- **Written instruction**:
Can you reproduce every line of the material below word for word?

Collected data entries
((

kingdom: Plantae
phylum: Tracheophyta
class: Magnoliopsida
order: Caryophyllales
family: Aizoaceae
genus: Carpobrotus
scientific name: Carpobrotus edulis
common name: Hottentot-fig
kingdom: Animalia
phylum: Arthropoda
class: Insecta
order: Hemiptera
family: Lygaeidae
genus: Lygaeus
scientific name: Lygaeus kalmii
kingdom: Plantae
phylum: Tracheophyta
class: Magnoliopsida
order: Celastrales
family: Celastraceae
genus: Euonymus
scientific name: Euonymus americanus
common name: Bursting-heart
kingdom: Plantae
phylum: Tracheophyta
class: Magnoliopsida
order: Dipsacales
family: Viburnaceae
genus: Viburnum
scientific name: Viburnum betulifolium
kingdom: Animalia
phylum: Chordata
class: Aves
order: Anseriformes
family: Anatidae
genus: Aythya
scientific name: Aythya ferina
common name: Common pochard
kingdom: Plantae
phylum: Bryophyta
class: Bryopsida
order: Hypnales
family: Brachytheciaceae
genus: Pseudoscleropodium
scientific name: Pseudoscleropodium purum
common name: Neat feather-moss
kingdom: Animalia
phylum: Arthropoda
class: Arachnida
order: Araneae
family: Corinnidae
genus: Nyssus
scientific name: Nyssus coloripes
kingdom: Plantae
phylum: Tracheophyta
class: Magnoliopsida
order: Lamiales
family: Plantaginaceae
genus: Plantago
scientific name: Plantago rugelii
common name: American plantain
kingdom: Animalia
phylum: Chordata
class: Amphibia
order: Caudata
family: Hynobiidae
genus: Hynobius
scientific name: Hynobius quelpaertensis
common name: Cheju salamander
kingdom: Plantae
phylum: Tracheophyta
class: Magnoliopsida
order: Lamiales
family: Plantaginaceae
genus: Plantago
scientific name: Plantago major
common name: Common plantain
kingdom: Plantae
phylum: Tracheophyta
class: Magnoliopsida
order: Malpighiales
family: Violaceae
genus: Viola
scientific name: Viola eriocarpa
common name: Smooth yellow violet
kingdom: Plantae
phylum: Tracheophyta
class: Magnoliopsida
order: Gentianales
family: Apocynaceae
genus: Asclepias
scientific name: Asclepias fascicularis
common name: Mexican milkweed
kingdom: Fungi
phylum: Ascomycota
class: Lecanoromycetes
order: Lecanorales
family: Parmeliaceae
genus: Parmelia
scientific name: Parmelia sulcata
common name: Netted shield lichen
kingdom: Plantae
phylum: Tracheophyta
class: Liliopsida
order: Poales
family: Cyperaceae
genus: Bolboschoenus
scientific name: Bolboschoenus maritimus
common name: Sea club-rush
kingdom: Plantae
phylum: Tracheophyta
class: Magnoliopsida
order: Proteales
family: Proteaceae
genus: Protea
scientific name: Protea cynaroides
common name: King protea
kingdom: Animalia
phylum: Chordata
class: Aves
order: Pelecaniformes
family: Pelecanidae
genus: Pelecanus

))

- **Worked solution**:
kingdom: Plantae
phylum: Tracheophyta
class: Magnoliopsida
order: Caryophyllales
family: Aizoaceae
genus: Carpobrotus
scientific name: Carpobrotus edulis
common name: Hottentot-fig
kingdom: Animalia
phylum: Arthropoda
class: Insecta
order: Hemiptera
family: Lygaeidae
genus: Lygaeus
scientific name: Lygaeus kalmii
kingdom: Plantae
phylum: Tracheophyta
class: Magnoliopsida
order: Celastrales
family: Celastraceae
genus: Euonymus
scientific name: Euonymus americanus
common name: Bursting-heart
kingdom: Plantae
phylum: Tracheophyta
class: Magnoliopsida
order: Dipsacales
family: Viburnaceae
genus: Viburnum
scientific name: Viburnum betulifolium
kingdom: Animalia
phylum: Chordata
class: Aves
order: Anseriformes
family: Anatidae
genus: Aythya
scientific name: Aythya ferina
common name: Common pochard
kingdom: Plantae
phylum: Bryophyta
class: Bryopsida
order: Hypnales
family: Brachytheciaceae
genus: Pseudoscleropodium
scientific name: Pseudoscleropodium purum
common name: Neat feather-moss
kingdom: Animalia
phylum: Arthropoda
class: Arachnida
order: Araneae
family: Corinnidae
genus: Nyssus
scientific name: Nyssus coloripes
kingdom: Plantae
phylum: Tracheophyta
class: Magnoliopsida
order: Lamiales
family: Plantaginaceae
genus: Plantago
scientific name: Plantago rugelii
common name: American plantain
kingdom: Animalia
phylum: Chordata
class: Amphibia
order: Caudata
family: Hynobiidae
genus: Hynobius
scientific name: Hynobius quelpaertensis
common name: Cheju salamander
kingdom: Plantae
phylum: Tracheophyta
class: Magnoliopsida
order: Lamiales
family: Plantaginaceae
genus: Plantago
scientific name: Plantago major
common name: Common plantain
kingdom: Plantae
phylum: Tracheophyta
class: Magnoliopsida
order: Malpighiales
family: Violaceae
genus: Viola
scientific name: Viola eriocarpa
common name: Smooth yellow violet
kingdom: Plantae
phylum: Tracheophyta
class: Magnoliopsida
order: Gentianales
family: Apocynaceae
genus: Asclepias
scientific name: Asclepias fascicularis
common name: Mexican milkweed
kingdom: Fungi
phylum: Ascomycota
class: Lecanoromycetes
order: Lecanorales
family: Parmeliaceae
genus: Parmelia
scientific name: Parmelia sulcata
common name: Netted shield lichen
kingdom: Plantae
phylum: Tracheophyta
class: Liliopsida
order: Poales
family: Cyperaceae
genus: Bolboschoenus
scientific name: Bolboschoenus maritimus
common name: Sea club-rush
kingdom: Plantae
phylum: Tracheophyta
class: Magnoliopsida
order: Proteales
family: Proteaceae
genus: Protea
scientific name: Protea cynaroides
common name: King protea
kingdom: Animalia
phylum: Chordata
class: Aves
order: Pelecaniformes
family: Pelecanidae
genus: Pelecanus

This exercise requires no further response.